Dataset items:
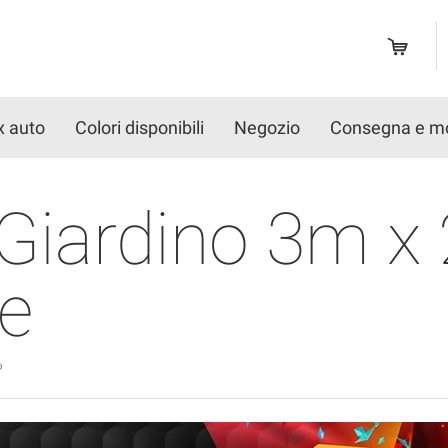
x auto
Colori disponibili
Negozio
Consegna e m
 Giardino 3m x
e
o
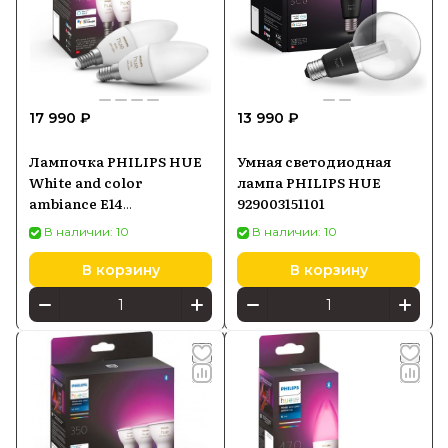
17 990 ₽
13 990 ₽
Лампочка PHILIPS HUE
Умная светодиодная
White and color
лампа PHILIPS HUE
ambiance E14
929003151101
929002294205
В наличии: 10
В наличии: 10
В корзину
В корзину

■ **WORK ITEM**: Pick out every line of the data that contains the word "PHILIPS". Letter case matters.

■ **THE ANSWER**:
Лампочка PHILIPS HUE
лампа PHILIPS HUE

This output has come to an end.